== Selected excerpt ==
########
Various Artists - Garden City Blues: Detroit's Jumping Scene 1948-1960 : 4 x CDs (due to weight, this price for the USA only. Outside of the USA, the price will be adjusted as needed) (Mega Blowout Sale)
SKU
23-JSP 77188
“This is another fine set. The notes are by noted blues writer Neil Slaven, and are well worth reading for the information he's dredged up about the performers and the songs. The sound varies--which I expected--because of the different recording practices. Suffice to say if you're an audiophile--forget it. But if you're a blues fan, any sonic anomalies aren't as important as the music. Each disc is crammed with music like other JSP sets.
CD-A is all Hooker from the years 1948 through 1951. This is some of his earliest recordings that are well worth hearing. The songs are basically Hooker solo except for bit of piano (mostly by James Watkins) here and there. This is primal Hooker (listen to "Miss Pearl Boogie") just before he started on the road to fame.
CD-B begins with Hooker (tracks 1-11 from mostly the 1950's) either solo or with a small band. Eddie Burns is heard on tracks 12-21 playing guitar/harp and vocals, again with a small band--including Hooker--from the early '50s. Track 22 is the Richard Brothers on vocals and guitars. Track 23 is Big Jack Reynolds on harp and vocals with a small band.
CD-C has Sylvester Cotton (tracks 1-20), a solo performer on vocals and guitar. Tracks 21-26 feature Andrew Dunham, also solo. Both performers were recorded in the late '40s/1950.
########
== To-do item a ==
Answer these questions about the blues box set listing, one per line:
(i) Who wrote the set's notes?
(ii) Who plays most of the piano on CD-A?
(iii) Which tracks on CD-C feature Andrew Dunham?
The records have no connection to the text above them.

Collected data
########
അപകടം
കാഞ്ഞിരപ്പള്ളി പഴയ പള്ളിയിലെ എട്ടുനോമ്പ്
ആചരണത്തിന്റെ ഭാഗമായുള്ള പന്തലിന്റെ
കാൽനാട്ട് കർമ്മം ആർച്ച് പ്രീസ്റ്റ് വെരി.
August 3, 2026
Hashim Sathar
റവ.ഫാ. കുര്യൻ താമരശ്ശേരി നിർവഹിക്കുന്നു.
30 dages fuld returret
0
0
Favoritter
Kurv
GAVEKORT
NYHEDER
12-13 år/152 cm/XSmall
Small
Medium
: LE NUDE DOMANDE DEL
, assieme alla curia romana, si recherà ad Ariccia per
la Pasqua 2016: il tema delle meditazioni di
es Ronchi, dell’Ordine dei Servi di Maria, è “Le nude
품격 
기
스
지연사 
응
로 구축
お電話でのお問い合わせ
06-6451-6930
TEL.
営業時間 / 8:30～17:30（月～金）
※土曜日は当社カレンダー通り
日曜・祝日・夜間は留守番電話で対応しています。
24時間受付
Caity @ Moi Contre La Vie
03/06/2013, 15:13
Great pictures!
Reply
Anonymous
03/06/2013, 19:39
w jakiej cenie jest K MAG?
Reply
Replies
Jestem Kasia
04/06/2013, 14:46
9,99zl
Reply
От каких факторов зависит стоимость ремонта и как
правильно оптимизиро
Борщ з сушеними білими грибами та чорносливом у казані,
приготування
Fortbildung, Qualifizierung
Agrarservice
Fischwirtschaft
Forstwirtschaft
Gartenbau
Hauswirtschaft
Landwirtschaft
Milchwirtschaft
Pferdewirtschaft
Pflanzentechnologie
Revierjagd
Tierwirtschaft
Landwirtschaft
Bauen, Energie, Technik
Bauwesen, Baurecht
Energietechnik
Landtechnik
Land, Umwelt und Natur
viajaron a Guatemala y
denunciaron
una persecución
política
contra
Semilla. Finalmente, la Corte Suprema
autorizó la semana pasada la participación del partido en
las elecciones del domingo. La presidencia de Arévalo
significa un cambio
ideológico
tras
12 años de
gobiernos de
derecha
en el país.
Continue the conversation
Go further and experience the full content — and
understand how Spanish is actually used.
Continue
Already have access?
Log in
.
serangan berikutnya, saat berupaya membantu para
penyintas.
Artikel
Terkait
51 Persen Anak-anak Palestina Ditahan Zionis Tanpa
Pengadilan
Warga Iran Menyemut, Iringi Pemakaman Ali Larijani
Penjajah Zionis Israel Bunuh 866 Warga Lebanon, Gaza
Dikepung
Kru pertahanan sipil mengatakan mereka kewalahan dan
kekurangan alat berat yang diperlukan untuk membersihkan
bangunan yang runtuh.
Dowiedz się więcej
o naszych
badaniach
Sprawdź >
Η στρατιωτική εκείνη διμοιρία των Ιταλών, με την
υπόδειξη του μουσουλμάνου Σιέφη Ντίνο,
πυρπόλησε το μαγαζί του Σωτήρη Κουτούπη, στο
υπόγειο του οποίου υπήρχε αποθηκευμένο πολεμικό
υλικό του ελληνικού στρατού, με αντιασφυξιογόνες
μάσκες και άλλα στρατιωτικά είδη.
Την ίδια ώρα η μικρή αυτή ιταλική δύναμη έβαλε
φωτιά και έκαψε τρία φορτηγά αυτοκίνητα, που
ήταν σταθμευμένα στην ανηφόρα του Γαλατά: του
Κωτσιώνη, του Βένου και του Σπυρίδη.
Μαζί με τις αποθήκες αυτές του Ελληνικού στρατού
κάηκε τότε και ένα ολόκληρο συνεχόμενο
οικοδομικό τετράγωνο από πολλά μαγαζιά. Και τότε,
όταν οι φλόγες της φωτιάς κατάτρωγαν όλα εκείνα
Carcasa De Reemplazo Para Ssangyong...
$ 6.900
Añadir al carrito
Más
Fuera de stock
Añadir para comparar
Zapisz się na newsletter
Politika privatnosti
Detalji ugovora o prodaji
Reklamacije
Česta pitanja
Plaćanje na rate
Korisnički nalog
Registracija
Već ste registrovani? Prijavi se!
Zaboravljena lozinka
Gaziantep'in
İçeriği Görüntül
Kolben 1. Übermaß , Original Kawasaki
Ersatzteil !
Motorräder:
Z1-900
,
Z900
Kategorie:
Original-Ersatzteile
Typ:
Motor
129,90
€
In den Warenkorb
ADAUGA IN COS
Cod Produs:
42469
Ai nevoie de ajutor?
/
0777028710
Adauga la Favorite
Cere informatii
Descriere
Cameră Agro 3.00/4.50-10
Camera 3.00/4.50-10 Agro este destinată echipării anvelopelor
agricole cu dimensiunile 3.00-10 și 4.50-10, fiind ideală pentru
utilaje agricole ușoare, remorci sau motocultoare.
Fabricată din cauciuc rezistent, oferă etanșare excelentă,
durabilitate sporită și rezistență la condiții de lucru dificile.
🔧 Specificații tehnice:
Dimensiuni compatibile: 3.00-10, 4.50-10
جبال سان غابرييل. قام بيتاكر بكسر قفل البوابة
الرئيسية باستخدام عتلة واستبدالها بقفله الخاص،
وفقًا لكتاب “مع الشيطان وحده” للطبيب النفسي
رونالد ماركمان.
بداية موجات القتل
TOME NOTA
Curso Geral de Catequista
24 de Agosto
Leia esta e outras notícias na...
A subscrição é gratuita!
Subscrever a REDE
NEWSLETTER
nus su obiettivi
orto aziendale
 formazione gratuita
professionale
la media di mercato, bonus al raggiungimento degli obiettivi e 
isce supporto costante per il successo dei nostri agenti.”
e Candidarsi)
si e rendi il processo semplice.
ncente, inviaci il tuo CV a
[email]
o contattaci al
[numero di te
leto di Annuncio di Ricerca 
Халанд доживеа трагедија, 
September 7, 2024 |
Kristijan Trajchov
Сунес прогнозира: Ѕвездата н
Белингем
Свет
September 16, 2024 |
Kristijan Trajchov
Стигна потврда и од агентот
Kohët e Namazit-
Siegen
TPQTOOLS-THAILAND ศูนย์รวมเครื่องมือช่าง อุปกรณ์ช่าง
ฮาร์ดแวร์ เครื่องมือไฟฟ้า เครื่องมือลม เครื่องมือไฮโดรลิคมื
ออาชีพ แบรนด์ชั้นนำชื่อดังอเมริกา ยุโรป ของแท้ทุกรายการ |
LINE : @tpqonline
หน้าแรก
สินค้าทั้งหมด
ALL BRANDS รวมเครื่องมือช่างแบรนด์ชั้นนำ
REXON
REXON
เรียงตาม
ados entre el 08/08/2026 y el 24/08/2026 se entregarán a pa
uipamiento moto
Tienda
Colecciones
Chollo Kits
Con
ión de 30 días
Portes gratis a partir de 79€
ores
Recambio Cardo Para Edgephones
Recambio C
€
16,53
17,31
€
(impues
########
== To-do item b ==
Copy the lines of the records, starting at their first line and ending at the line that contains "Continue the conversation", with both of those lines included.

== Written reply a ==
(i) Neil Slaven
(ii) James Watkins
(iii) Tracks 21-26

== Written reply b ==
അപകടം
കാഞ്ഞിരപ്പള്ളി പഴയ പള്ളിയിലെ എട്ടുനോമ്പ്
ആചരണത്തിന്റെ ഭാഗമായുള്ള പന്തലിന്റെ
കാൽനാട്ട് കർമ്മം ആർച്ച് പ്രീസ്റ്റ് വെരി.
August 3, 2026
Hashim Sathar
റവ.ഫാ. കുര്യൻ താമരശ്ശേരി നിർവഹിക്കുന്നു.
30 dages fuld returret
0
0
Favoritter
Kurv
GAVEKORT
NYHEDER
12-13 år/152 cm/XSmall
Small
Medium
: LE NUDE DOMANDE DEL
, assieme alla curia romana, si recherà ad Ariccia per
la Pasqua 2016: il tema delle meditazioni di
es Ronchi, dell’Ordine dei Servi di Maria, è “Le nude
품격 
기
스
지연사 
응
로 구축
お電話でのお問い合わせ
06-6451-6930
TEL.
営業時間 / 8:30～17:30（月～金）
※土曜日は当社カレンダー通り
日曜・祝日・夜間は留守番電話で対応しています。
24時間受付
Caity @ Moi Contre La Vie
03/06/2013, 15:13
Great pictures!
Reply
Anonymous
03/06/2013, 19:39
w jakiej cenie jest K MAG?
Reply
Replies
Jestem Kasia
04/06/2013, 14:46
9,99zl
Reply
От каких факторов зависит стоимость ремонта и как
правильно оптимизиро
Борщ з сушеними білими грибами та чорносливом у казані,
приготування
Fortbildung, Qualifizierung
Agrarservice
Fischwirtschaft
Forstwirtschaft
Gartenbau
Hauswirtschaft
Landwirtschaft
Milchwirtschaft
Pferdewirtschaft
Pflanzentechnologie
Revierjagd
Tierwirtschaft
Landwirtschaft
Bauen, Energie, Technik
Bauwesen, Baurecht
Energietechnik
Landtechnik
Land, Umwelt und Natur
viajaron a Guatemala y
denunciaron
una persecución
política
contra
Semilla. Finalmente, la Corte Suprema
autorizó la semana pasada la participación del partido en
las elecciones del domingo. La presidencia de Arévalo
significa un cambio
ideológico
tras
12 años de
gobiernos de
derecha
en el país.
Continue the conversation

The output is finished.